After the consumer has been provided all of the required disclosures, the consumer must consent to receiving disclosures electronically. To assure a consumer can communicate electronically with the Bank, the E-Sign Act requires the method in which the consumer provides consent must reasonably demonstrate the consumer can access the information in the electronic form that will be used to provide the information subject to consent. There are many ways to demonstrate the ability to access the information, but it will come down to verifying the consumer’s ability based on how you are going to delivering the disclosures. The Bank should then retain any paper copy of the consent as well as well as evidence of the affirmative consent process.
After consent is obtained, the Bank may send electronic disclosures to their consumer customers in one of two ways; the push method or the pull method. Whichever method is used, the Bank has no responsibility to monitor whether the customer has opened the email or visited the location of the information. The Bank’s responsibility is to provide the information, but no more as the consumer has already demonstrated his/her ability to access the information through the consent process.
If, after obtaining a customer’s consent, there is a change in either the hardware or software requirements that create a material risk consumers will not be able to access or retain electronic records, the Bank is required to notify the consumer of the change in the new hardware and software requirements, the right to withdraw consent without the imposition of any condition, consequence or fee; and obtain a new consent from the consumer. (February 2019)
Question: If a consumer has agreed to receive electronic delivery of periodic statements, yet wants to receive a duplicate, hard copy statement, may we charge a fee for the duplicate statement?
Answer: There is no prohibition in Reg. E or any other regulation to charge a customer a fee for delivery of a paper statement if the consumer has agreed to electronic delivery of the statement. However, there is an assumption in the regulatory discussion related to the interim rule that financial institutions will accommodate a consumer’s request for a paper copy, understanding that consumers who receive disclosures by electronic communication could experience computer or printer malfunctions. Keep in mind, if the bank chooses to impose a fee for paper copies of statements when customers have elected electronic delivery, Reg. DD requires such a fee to be disclosed in the Truth in Savings disclosures (see Reg. DD, Section 1030.4(b)(4)).

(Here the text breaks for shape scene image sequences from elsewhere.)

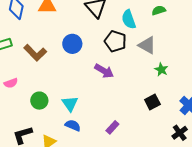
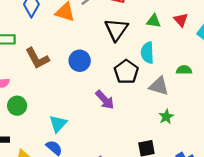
green semicircle: (159, 10) -> (184, 70), moved
gray triangle: (147, 45) -> (159, 86), turned -30
green circle: (39, 101) -> (17, 106), moved

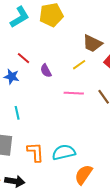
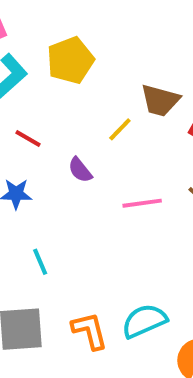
red line: (23, 58) -> (28, 138), moved
yellow line: (79, 65) -> (120, 129), moved

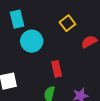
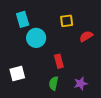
yellow square: (67, 23) -> (67, 21), turned 32

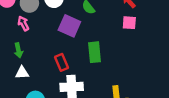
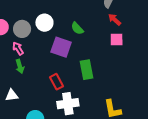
green arrow: (18, 50) -> (20, 66), moved
white triangle: (22, 73) -> (12, 95), moved

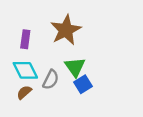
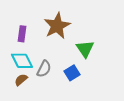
green triangle: (75, 67) -> (85, 49), moved

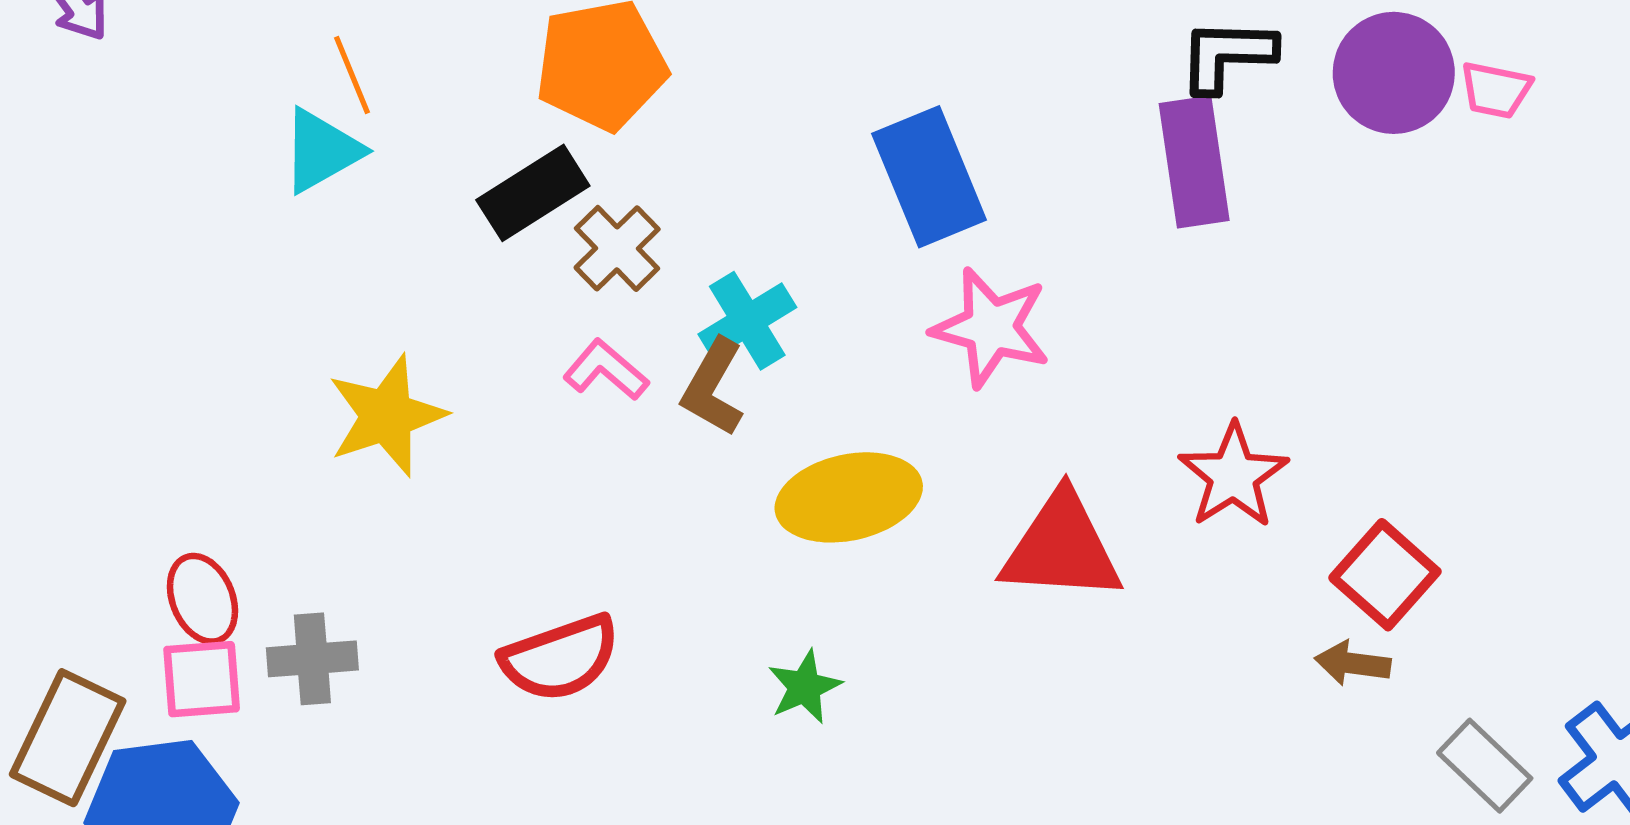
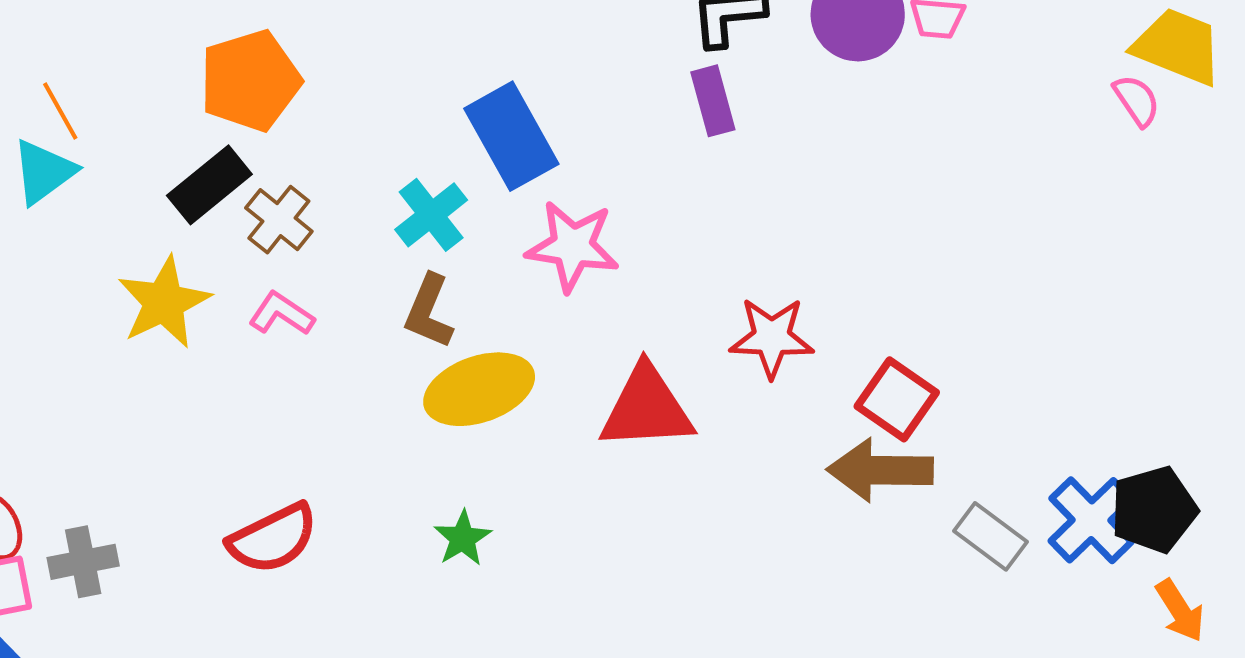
purple rectangle: (1194, 162) -> (713, 101), size x0.7
cyan cross: (747, 321) -> (431, 215), moved
brown L-shape: (713, 387) -> (429, 311), moved
yellow star: (387, 416) -> (164, 302), moved
red star: (1233, 476) -> (772, 337), turned -30
brown arrow: (1353, 663) -> (880, 470), size x1.8

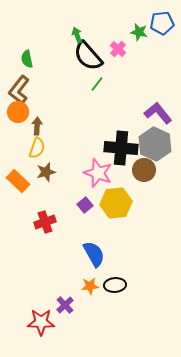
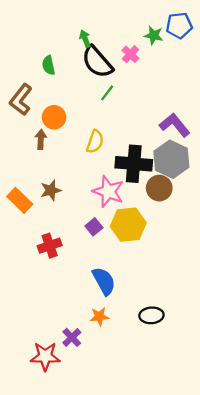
green semicircle: (27, 59) -> (49, 65), moved
orange circle: (18, 112) -> (54, 117), moved
yellow semicircle: (37, 148) -> (95, 142), moved
black ellipse: (115, 285) -> (151, 315), moved

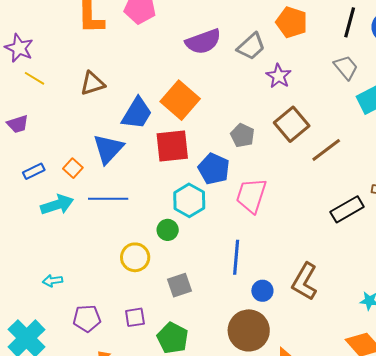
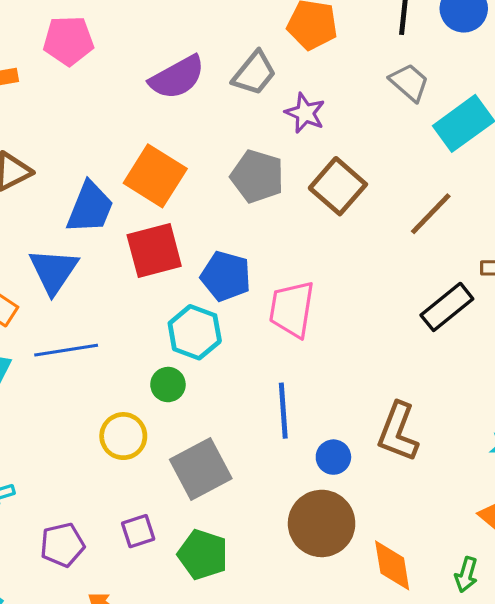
gray pentagon: (242, 135) -> (257, 176), moved, size x1.4
brown line: (326, 150) -> (431, 214), moved
gray square: (180, 285) -> (201, 469), size x1.5

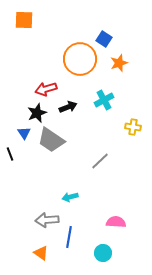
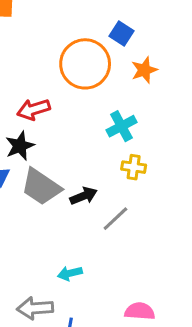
black arrow: (68, 107) -> (84, 196), moved
yellow cross: (133, 127) -> (134, 167), moved

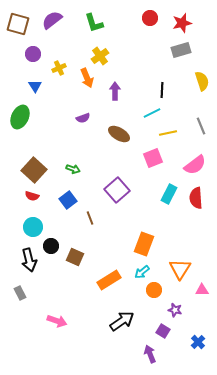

Question: Must the E-Sign agreement be delivered electronically (such as by viewing and accepting on a webpage) or can it also be agreed upon using a paper document?
Answer: The agreement can be delivered in paper format but the E-Sign Act requires the consumer to consent electronically in a manner in which the consumer can demonstrate their successful use of your e-delivery system. The consumer has to demonstrate that he/she can get the disclosures and display or print them in legible form.